**ASSIGNMENT**
Reproduce the listing that follows in full. Omit its images.

**PROVIDED MATERIAL**

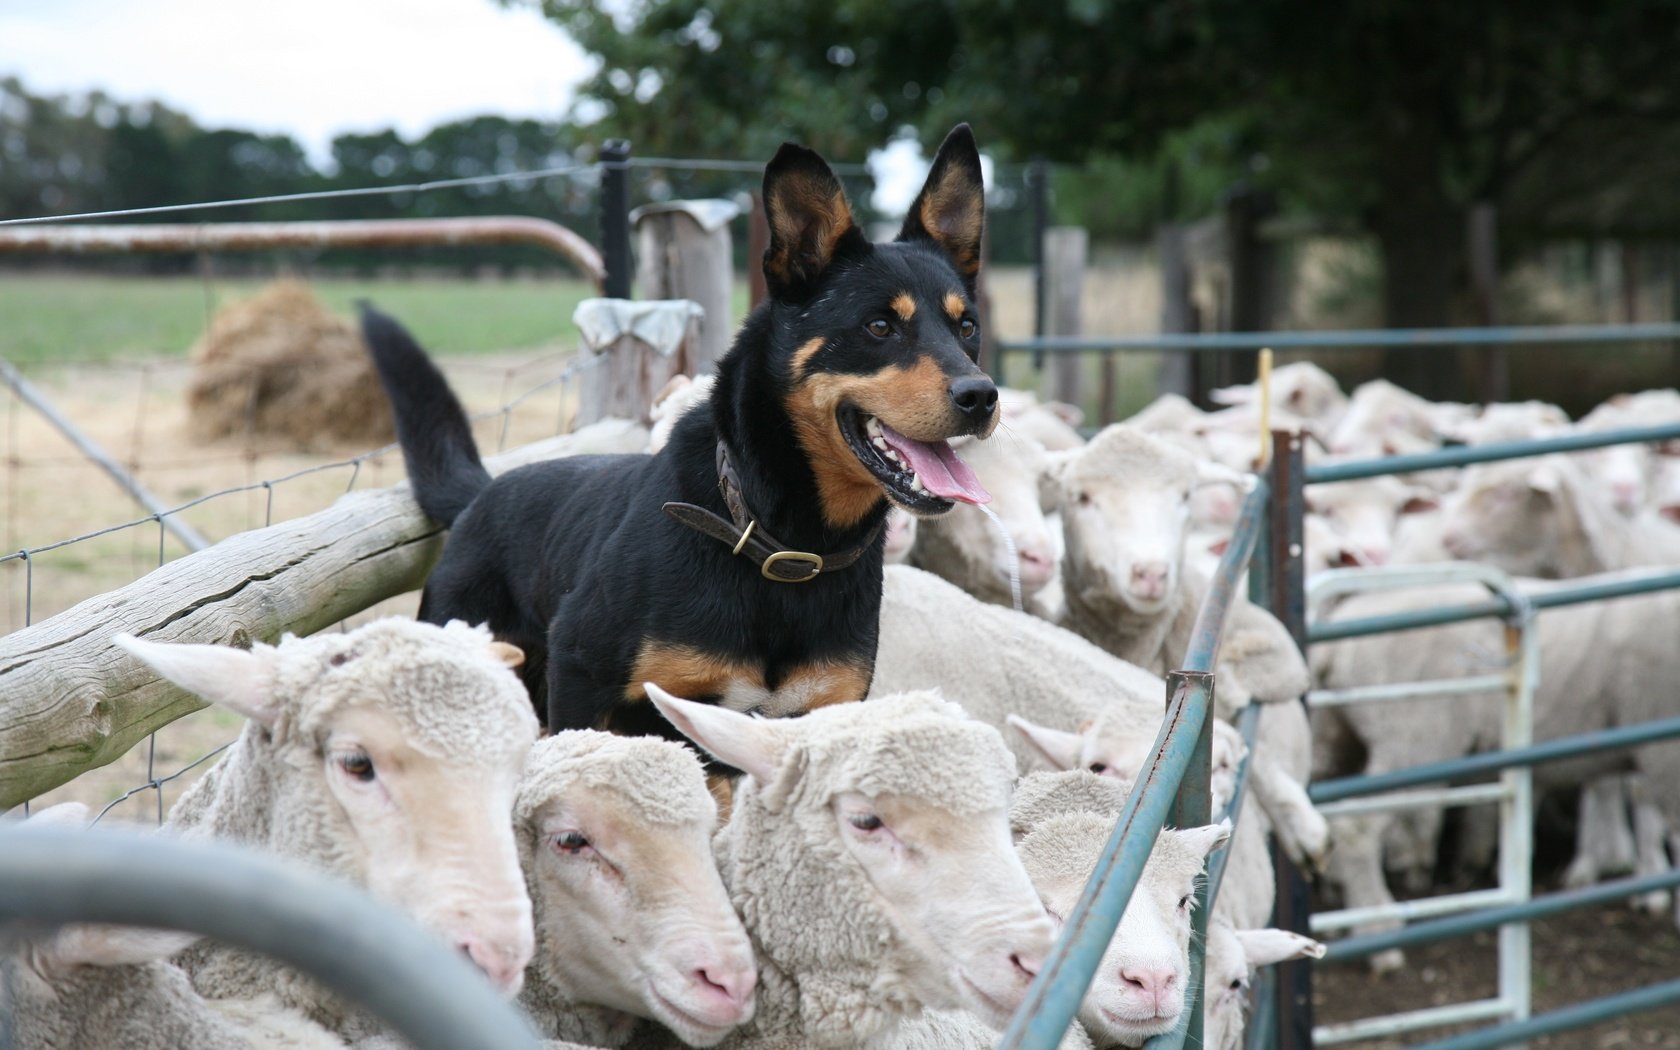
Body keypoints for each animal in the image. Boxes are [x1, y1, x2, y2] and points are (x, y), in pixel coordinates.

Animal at [364, 126, 994, 742]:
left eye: (967, 328)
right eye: (880, 326)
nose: (982, 397)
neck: (784, 543)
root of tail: (483, 495)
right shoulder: (581, 677)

**ANSWER SPACE**
Body keypoints for each animal in the image. Boxes are [x1, y1, x2, y2] and points are (x, y), in pixel coordinates.

Animal at [364, 126, 994, 742]:
left eye: (967, 328)
right eye: (880, 326)
nose: (982, 397)
neck: (784, 543)
root of tail: (483, 495)
right shoulder: (581, 677)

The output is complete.